───── Data shown

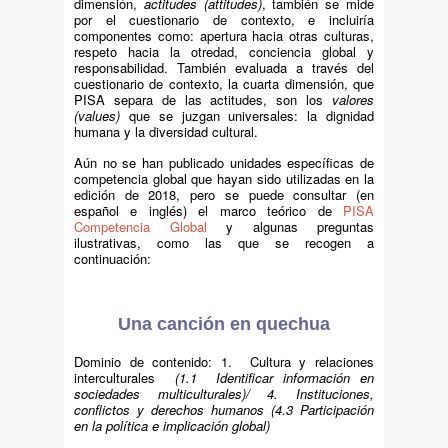
dimensión,
actitudes (attitudes)
, también se mide
por el cuestionario de contexto, e incluiría
componentes como: apertura hacia otras culturas,
respeto hacia la otredad, conciencia global y
responsabilidad. También evaluada a través del
cuestionario de contexto, la cuarta dimensión, que
PISA separa de las actitudes, son los
valores
(values)
que se juzgan universales: la dignidad
humana y la diversidad cultural.
Aún no se han publicado unidades específicas de
competencia global que hayan sido utilizadas en la
edición de 2018, pero se puede consultar (en
español e inglés) el marco teórico de
PISA
Competencia Global
y algunas preguntas
ilustrativas, como las que se recogen a
continuación:
Una canción en quechua
Dominio de contenido: 1. Cultura y relaciones
interculturales
(1.1 Identificar información en
sociedades multiculturales)/ 4. Instituciones,
conflictos y derechos humanos (4.3 Participación
en la política e implicación global)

──────────

What to do:
What lines above contain the string "como"? Copy all of them.

Response to the task:
componentes como: apertura hacia otras culturas,
ilustrativas, como las que se recogen a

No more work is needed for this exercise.